Task instructions: Would you write out the entries again, exactly as they are, but without images?
# # # #
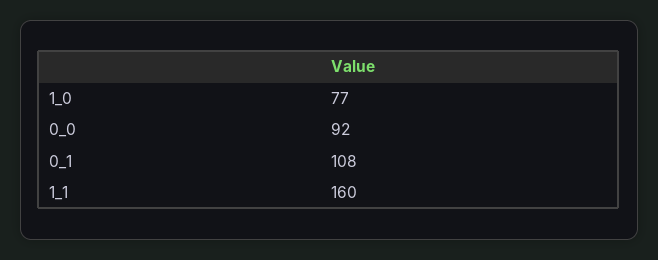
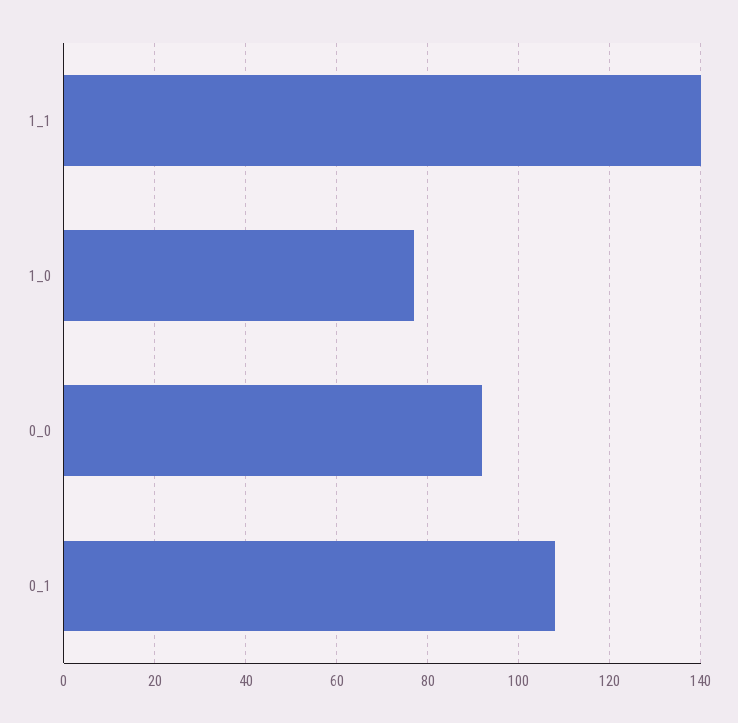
1_1: 160 -> 140

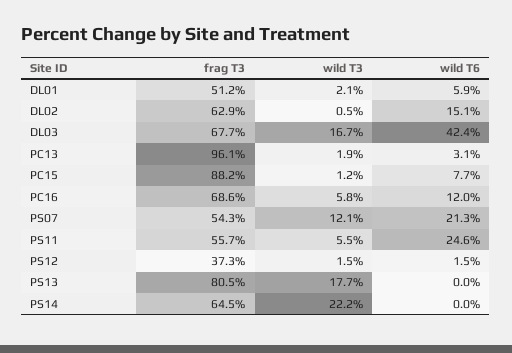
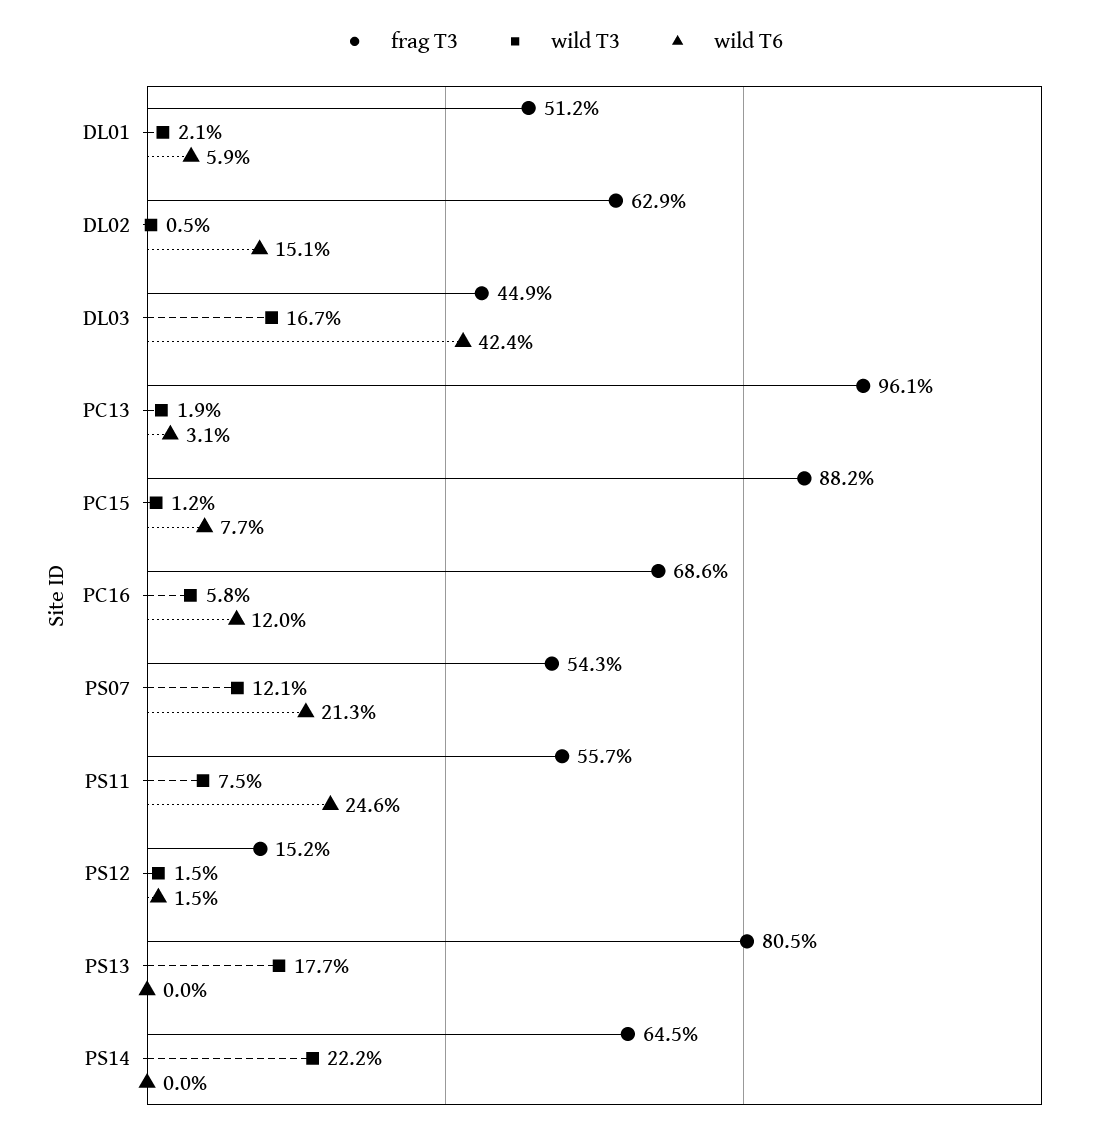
frag T3, DL03: 67.7 -> 44.9
wild T3, PS11: 5.5 -> 7.5
frag T3, PS12: 37.3 -> 15.2

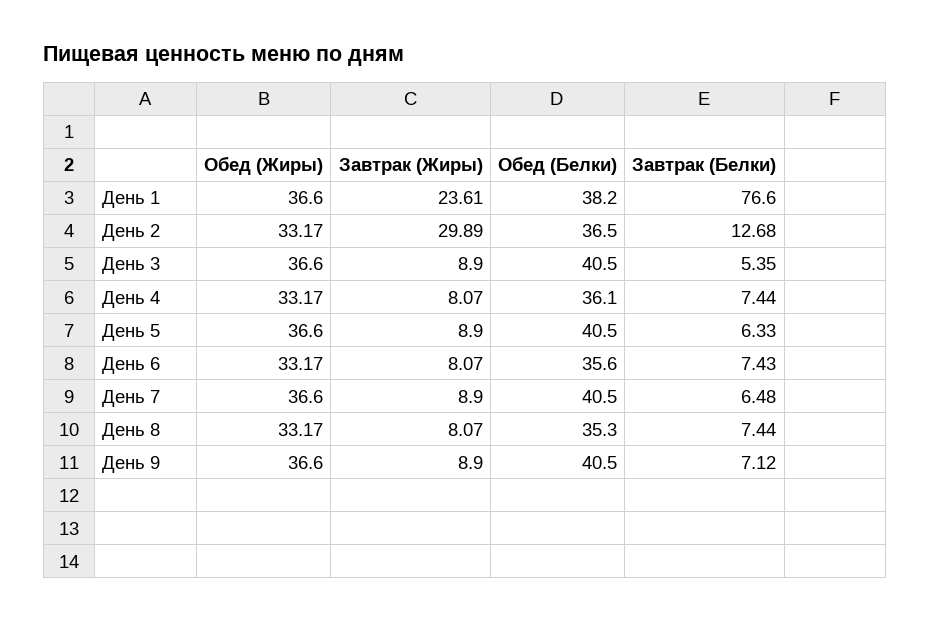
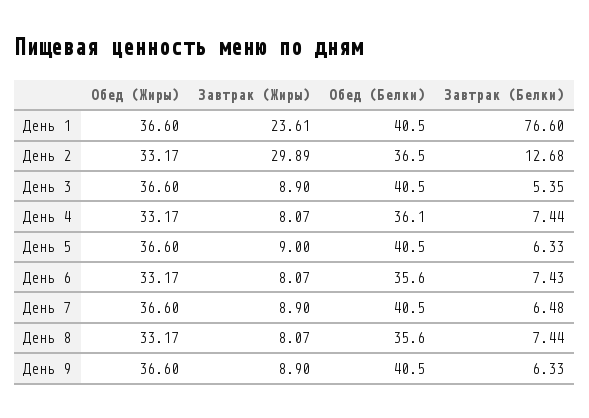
Обед (Белки), День 1: 38.2 -> 40.5
Завтрак (Жиры), День 5: 8.9 -> 9
Обед (Белки), День 8: 35.3 -> 35.6
Завтрак (Белки), День 9: 7.12 -> 6.33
# # # #
Answer space:
1_1: 160 -> 140

frag T3, DL03: 67.7 -> 44.9
wild T3, PS11: 5.5 -> 7.5
frag T3, PS12: 37.3 -> 15.2

Обед (Белки), День 1: 38.2 -> 40.5
Завтрак (Жиры), День 5: 8.9 -> 9
Обед (Белки), День 8: 35.3 -> 35.6
Завтрак (Белки), День 9: 7.12 -> 6.33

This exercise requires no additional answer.